President Obama Demands Change From Titans Of Financial Industry



Speaking this afternoon among a standing room only crowd at New York's historic Great Hall at Cooper Union, President Barack Obama stressed again the importance of standing together as "one nation." The Great Hall boasts many historic favorites including President Abraham Lincoln, who once addressed the packed auditorium. Mayor Michael Bloomberg, Attorney General Andrew Cuomo and NY Governor David Paterson were present.

Obama acknowledged the terrible "trial" on New Yorkers due to the financial collapse where more than 8 million people have lost their jobs.

"Countless small businesses have had to shut their doors.  Trillions of dollars in savings has been lost, forcing seniors to put off retirement, young people to postpone college, and entrepreneurs to give up on the dream of starting a company.  And as a nation we were forced to take unprecedented steps to rescue the financial system and the broader economy," he added.

President Obama stressed that Americans are seeing "hopeful signs," and living during the fastest national economic growth period in three decades. He pointed to the financial crisis as the main contributor to the economic collapse. He underscored that Wall Street nearly dragged the economy into a full out depression. The outcome, he explained should be unacceptable to all Americans.

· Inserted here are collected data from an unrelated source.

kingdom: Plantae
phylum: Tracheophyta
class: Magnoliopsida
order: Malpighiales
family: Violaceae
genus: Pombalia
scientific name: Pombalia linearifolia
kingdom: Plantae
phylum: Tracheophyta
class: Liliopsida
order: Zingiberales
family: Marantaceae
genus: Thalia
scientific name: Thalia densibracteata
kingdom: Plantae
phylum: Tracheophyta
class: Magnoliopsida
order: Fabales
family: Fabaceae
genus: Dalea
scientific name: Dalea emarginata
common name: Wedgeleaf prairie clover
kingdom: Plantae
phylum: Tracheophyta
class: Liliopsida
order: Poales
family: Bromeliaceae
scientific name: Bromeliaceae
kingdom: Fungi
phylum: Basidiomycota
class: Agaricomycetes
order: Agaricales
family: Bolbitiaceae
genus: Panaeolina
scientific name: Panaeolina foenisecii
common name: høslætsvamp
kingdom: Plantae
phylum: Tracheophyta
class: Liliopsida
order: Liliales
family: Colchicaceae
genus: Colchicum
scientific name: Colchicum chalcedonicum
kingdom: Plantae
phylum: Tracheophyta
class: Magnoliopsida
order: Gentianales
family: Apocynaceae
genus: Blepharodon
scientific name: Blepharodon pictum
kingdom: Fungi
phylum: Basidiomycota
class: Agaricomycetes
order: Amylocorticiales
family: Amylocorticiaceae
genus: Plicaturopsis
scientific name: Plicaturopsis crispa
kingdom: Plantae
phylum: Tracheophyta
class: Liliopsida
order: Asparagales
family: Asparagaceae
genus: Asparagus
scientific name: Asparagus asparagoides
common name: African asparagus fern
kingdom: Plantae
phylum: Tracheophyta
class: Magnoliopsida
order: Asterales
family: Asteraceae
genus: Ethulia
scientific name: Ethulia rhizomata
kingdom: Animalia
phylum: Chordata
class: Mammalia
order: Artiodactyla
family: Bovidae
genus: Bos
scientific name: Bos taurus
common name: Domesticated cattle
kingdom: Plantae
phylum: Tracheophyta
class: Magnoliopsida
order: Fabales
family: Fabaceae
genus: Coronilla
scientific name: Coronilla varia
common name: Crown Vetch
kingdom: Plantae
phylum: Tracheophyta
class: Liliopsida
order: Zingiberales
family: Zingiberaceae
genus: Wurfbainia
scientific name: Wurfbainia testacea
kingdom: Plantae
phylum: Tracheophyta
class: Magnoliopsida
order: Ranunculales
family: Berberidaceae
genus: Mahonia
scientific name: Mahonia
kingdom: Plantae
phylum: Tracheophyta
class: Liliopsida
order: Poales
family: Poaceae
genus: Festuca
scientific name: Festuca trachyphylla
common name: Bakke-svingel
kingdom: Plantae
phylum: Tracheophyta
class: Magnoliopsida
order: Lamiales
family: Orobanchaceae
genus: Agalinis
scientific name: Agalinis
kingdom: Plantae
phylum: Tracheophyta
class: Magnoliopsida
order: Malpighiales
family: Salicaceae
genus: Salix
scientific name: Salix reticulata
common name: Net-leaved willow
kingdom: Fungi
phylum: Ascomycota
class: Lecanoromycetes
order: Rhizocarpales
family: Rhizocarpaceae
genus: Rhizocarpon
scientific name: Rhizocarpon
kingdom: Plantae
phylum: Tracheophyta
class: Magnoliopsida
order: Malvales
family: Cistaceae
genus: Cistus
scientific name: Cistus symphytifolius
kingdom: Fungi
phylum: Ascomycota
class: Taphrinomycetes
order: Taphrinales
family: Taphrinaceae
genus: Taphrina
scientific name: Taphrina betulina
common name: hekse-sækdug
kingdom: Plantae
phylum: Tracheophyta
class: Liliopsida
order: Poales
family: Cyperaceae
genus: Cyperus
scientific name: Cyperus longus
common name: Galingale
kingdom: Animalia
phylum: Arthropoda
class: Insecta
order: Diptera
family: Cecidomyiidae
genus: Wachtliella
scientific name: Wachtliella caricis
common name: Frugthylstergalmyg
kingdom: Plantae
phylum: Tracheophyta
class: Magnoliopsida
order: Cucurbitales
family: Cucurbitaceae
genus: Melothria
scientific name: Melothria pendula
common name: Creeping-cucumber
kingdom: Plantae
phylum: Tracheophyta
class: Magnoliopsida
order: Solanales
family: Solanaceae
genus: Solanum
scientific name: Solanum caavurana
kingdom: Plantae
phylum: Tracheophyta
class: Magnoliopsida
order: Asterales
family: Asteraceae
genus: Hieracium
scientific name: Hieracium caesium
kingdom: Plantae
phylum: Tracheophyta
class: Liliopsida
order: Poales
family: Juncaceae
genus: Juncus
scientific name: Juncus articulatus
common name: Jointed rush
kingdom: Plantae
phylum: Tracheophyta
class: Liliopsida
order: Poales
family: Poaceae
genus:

"I believe in the power of the free market.  I believe in a strong financial sector that helps people to raise capital and get loans and invest their savings.  But a free market was never meant to be a free license to take whatever you can get, however you can get it.  That is what happened too often in the years leading up to the crisis" he emphasized.

Obama pledged to enact a basic set of "common sense rules" with a push for a comprehensive plan that has already passed Congress and is on its way to the Senate. Through this gradual process of financial reform, Obama underlined how this plan would protect the American people--"with the least amount of collateral damage."

The plan relieves tax payers from a future financial collapse and places a heavier burden on financial firms to act responsibly. The plan would also add the "Volcker rule" (named after leading American Economist Paul Volcker) which places limits on the size of banks and greater control on rapidly expanding markets.  It would also force financial markets to exercise more transparent and accountable practices. The plan would also ensure financial protection to consumers.

Obama added that the exploitation suffered by consumers across America and the loss of  millions of homes – need not have happened if these protections were in place from the start.

The President called for agencies to be more clear, concise and dedicated to offering better products for consumers.  He cited how overall, shareholders and consumers would gain more power and be allowed to have a say in what happens on Wall Street, in Washington and on main street.